掲載文:
━━━━━━━━
インフルエンザ治療薬タミフルに脳細胞を興奮させる作用があることを、米ワシントン大学(ミズーリ州)の和泉幸俊教授(精神医学)らがラットを使った実験で初めて明らかにした。内容は10月9日発行の医学専門誌「ニューロサイエンス・レターズ」に掲載される。 タミフル服用と異常行動の関係については、タミフルを飲んだ10代の子が自宅マンションから飛び降りて死亡するなどの問題が相次いだ。

和泉教授らは、ラットの脳から取り出した神経細胞を、タミフルと、タミフルが体の中で分解された時にできる薬効成分のOCBという化学物質の水溶液にそれぞれ浸した。すると、どちらも約10分後に神経細胞の活動が過剰に盛んになった。各薬物を洗い流した後も、40分以上神経細胞の興奮は続いた。タミフルそのものよりも、OCBの方が約30倍も作用は強かった。人間で未成年に異常行動が相次いでいるため、今回は思春期前の子どもに相当する生後1カ月の幼いラットの神経細胞を使った。
━━━━━━━━
提供された項目:
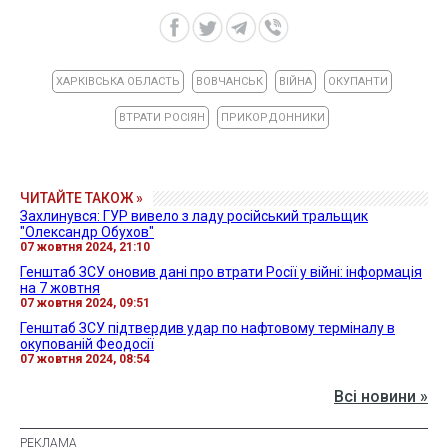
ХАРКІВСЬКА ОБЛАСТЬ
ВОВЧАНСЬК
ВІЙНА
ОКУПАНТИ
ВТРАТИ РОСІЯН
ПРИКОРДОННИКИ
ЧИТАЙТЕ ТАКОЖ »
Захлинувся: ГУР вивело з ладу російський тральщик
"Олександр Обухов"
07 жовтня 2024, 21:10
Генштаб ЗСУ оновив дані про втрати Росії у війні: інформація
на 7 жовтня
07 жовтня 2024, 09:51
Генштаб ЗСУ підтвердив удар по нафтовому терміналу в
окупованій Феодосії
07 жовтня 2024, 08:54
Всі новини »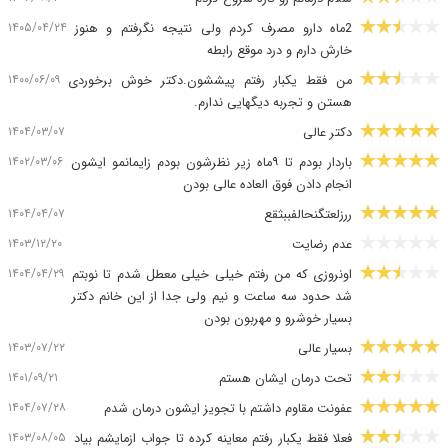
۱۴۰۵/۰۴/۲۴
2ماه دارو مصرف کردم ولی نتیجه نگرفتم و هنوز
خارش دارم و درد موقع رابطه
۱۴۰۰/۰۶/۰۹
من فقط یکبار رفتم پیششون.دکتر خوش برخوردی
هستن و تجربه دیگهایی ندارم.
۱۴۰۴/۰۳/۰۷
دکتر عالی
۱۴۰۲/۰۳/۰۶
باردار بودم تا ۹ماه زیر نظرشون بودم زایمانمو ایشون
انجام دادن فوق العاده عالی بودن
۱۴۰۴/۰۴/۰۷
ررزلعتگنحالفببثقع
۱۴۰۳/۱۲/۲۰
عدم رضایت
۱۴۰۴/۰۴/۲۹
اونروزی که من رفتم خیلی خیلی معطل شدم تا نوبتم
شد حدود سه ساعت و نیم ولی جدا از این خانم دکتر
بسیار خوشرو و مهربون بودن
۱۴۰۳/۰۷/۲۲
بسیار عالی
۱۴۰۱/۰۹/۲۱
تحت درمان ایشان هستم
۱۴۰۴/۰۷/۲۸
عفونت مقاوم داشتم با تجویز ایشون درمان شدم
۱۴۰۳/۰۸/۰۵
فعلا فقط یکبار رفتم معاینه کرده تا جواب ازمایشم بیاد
━━━━━━━━
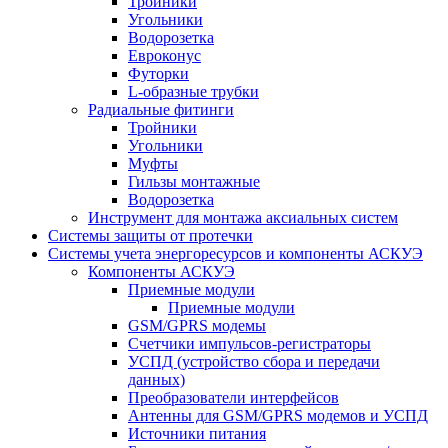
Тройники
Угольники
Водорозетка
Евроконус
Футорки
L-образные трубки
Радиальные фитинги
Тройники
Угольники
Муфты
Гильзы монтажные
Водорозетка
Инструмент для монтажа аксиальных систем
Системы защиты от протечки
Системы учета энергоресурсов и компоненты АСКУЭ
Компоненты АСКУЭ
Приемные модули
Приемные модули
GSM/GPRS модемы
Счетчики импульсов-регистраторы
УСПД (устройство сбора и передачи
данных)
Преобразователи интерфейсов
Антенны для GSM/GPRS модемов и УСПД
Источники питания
━━━━━━━━
取り組む課題:
[1] タミフルの実験に関する文章から、「インフルエンザ治療薬タミフル」を含む語句で始まり「亡するなどの問題が相次いだ。」で終わる部分を書き写しなさい。
[2] タミフルの実験に関する文章で、和泉教授らが生後1カ月のラットの神経細胞を使ったのはなぜか。本文に書かれている理由を1〜3文で説明しなさい。
[3] タミフルの実験に関する文章の最後の文に続けて、その先を書き進めなさい。

各課題の解答:
[1]
インフルエンザ治療薬タミフルに脳細胞を興奮させる作用があることを、米ワシントン大学(ミズーリ州)の和泉幸俊教授(精神医学)らがラットを使った実験で初めて明らかにした。内容は10月9日発行の医学専門誌「ニューロサイエンス・レターズ」に掲載される。 タミフル服用と異常行動の関係については、タミフルを飲んだ10代の子が自宅マンションから飛び降りて死亡するなどの問題が相次いだ。

[2] 人間では未成年に異常行動が相次いでいるためである。そこで、思春期前の子どもに相当する生後1カ月の幼いラットの神経細胞を使った。

[3]
また、エフェドリンという風邪薬に含まれる成分や、アルコールを、タミフルと同時に幼いラットに摂取させると神経興奮作用が強まることもわかった。

脳には、血中の物質を脳内に通すかどうかを選別する血液脳関門という脳を守る特別な機能があるが、エフェドリンやアルコールは、血液脳関門のガードを緩めることがわかっている。

和泉教授は、思春期前の子では血液脳関門の機能が未熟であることや、ガードを緩める作用があるものと一緒に飲むことで、タミフルが関門をすり抜けて脳に到達し、神経細胞に作用するのではないか、と推測している。

タミフル輸入販売元の中外製薬広報IR部の話 現在、厚労省の指示に従いながら、タミフルや代謝産物が血液脳関門を通るかどうかなどの基礎研究を進めているところだ。
(タミフルの脳への興奮作用、ラットで実証 米の邦人教授)


当初、インフルエンザ脳症との鑑別が難しいとのことから、タミフルの異常行動と断定することが難しかった、という事例が国内で問題となりました。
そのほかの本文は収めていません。